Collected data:

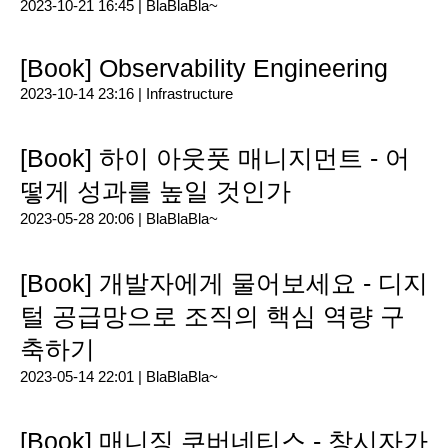
2023-10-21 16:45 |
BlaBlaBla~
[Book] Observability Engineering
2023-10-14 23:16 |
Infrastructure
[Book] 하이 아웃풋 매니지먼트 - 어
떻게 성과를 높일 것인가
2023-05-28 20:06 |
BlaBlaBla~
[Book] 개발자에게 물어보세요 - 디지
털 공급망으로 조직의 핵심 역량 구
축하기
2023-05-14 22:01 |
BlaBlaBla~
[Book] 매니징 쿠버네티스 - 창시자가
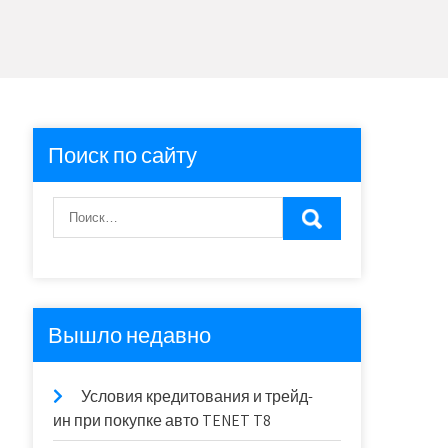
Поиск по сайту
Вышло недавно
Условия кредитования и трейд-
ин при покупке авто TENET T8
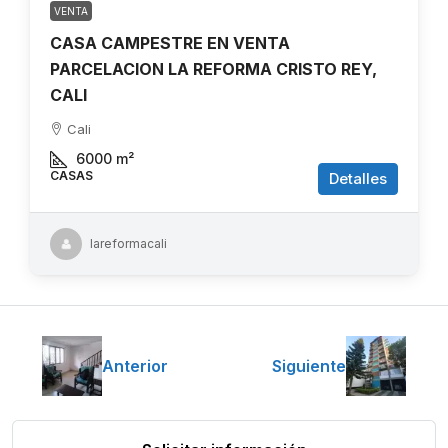
VENTA
CASA CAMPESTRE EN VENTA
PARCELACION LA REFORMA CRISTO REY,
CALI
Cali
6000
m²
CASAS
Detalles
lareformacali
Anterior
Siguiente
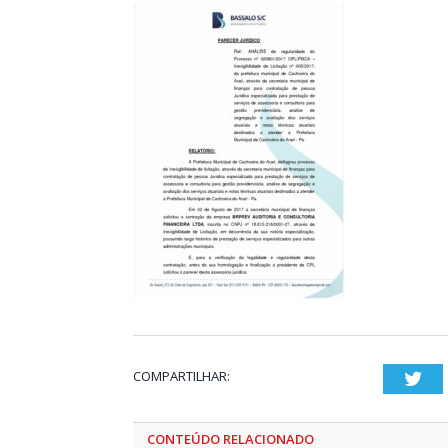
COMPARTILHAR:
Twi
CONTEÚDO RELACIONADO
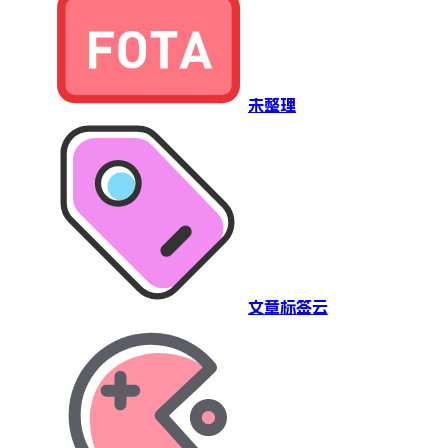
未整理
文章标签云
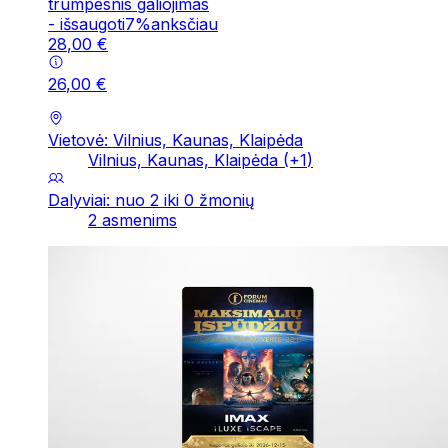
trumpesnis galiojimas
-
išsaugoti
7
%
anksčiau
28
,
00
€
26
,
00
€
Vietovė: Vilnius, Kaunas, Klaipėda
Vilnius, Kaunas, Klaipėda
(+
1
)
Dalyviai: nuo 2 iki 0 žmonių
2 asmenims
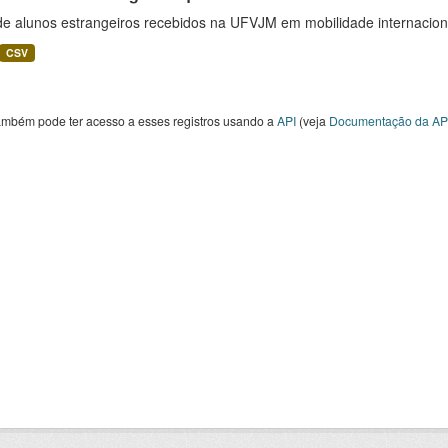
 de alunos estrangeiros recebidos na UFVJM em mobilidade internacion
CSV
ambém pode ter acesso a esses registros usando a
API
(veja
Documentação da AP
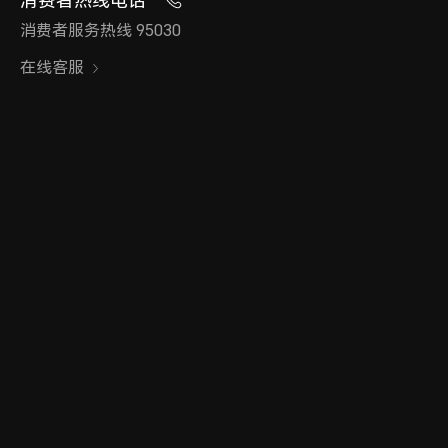
消费者热线电话
消费者服务热线 95030
在线客服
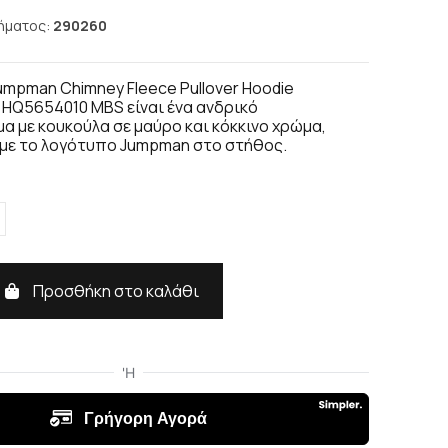
ήματος:
290260
Jumpman Chimney Fleece Pullover Hoodie
' HQ5654010 MBS είναι ένα ανδρικό
 με κουκούλα σε μαύρο και κόκκινο χρώμα,
με το λογότυπο Jumpman στο στήθος.
Προσθήκη στο καλάθι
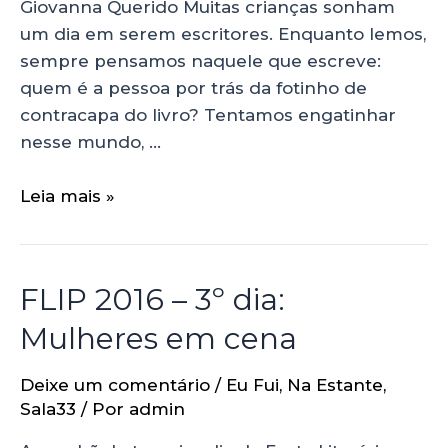
Giovanna Querido Muitas crianças sonham
um dia em serem escritores. Enquanto lemos,
sempre pensamos naquele que escreve:
quem é a pessoa por trás da fotinho de
contracapa do livro? Tentamos engatinhar
nesse mundo, …
Leia mais »
FLIP 2016 – 3º dia:
Mulheres em cena
Deixe um comentário
/
Eu Fui
,
Na Estante
,
Sala33
/ Por
admin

▸ **PROBLEM TO WORK ON**: Where an image appears in the data, skip it, and return the rest verbatim.

▸ **EXERCISE SOLUTION**:
2023-10-21 16:45 |
BlaBlaBla~
[Book] Observability Engineering
2023-10-14 23:16 |
Infrastructure
[Book] 하이 아웃풋 매니지먼트 - 어
떻게 성과를 높일 것인가
2023-05-28 20:06 |
BlaBlaBla~
[Book] 개발자에게 물어보세요 - 디지
털 공급망으로 조직의 핵심 역량 구
축하기
2023-05-14 22:01 |
BlaBlaBla~
[Book] 매니징 쿠버네티스 - 창시자가
Поиск по сайту
Вышло недавно
Условия кредитования и трейд-
ин при покупке авто TENET T8
VENTA
CASA CAMPESTRE EN VENTA
PARCELACION LA REFORMA CRISTO REY,
CALI
Cali
6000
m²
CASAS
Detalles
lareformacali
Anterior
Siguiente
COMPARTILHAR:
Twi
CONTEÚDO RELACIONADO
未整理
文章标签云
trumpesnis galiojimas
-
išsaugoti
7
%
anksčiau
28
,
00
€
26
,
00
€
Vietovė: Vilnius, Kaunas, Klaipėda
Vilnius, Kaunas, Klaipėda
(+
1
)
Dalyviai: nuo 2 iki 0 žmonių
2 asmenims
 de alunos estrangeiros recebidos na UFVJM em mobilidade internacion
CSV
ambém pode ter acesso a esses registros usando a
API
(veja
Documentação da AP
消费者热线电话
消费者服务热线 95030
在线客服
ήματος:
290260
Jumpman Chimney Fleece Pullover Hoodie
' HQ5654010 MBS είναι ένα ανδρικό
 με κουκούλα σε μαύρο και κόκκινο χρώμα,
με το λογότυπο Jumpman στο στήθος.
Προσθήκη στο καλάθι
Giovanna Querido Muitas crianças sonham
um dia em serem escritores. Enquanto lemos,
sempre pensamos naquele que escreve:
quem é a pessoa por trás da fotinho de
contracapa do livro? Tentamos engatinhar
nesse mundo, …
Leia mais »
FLIP 2016 – 3º dia:
Mulheres em cena
Deixe um comentário
/
Eu Fui
,
Na Estante
,
Sala33
/ Por
admin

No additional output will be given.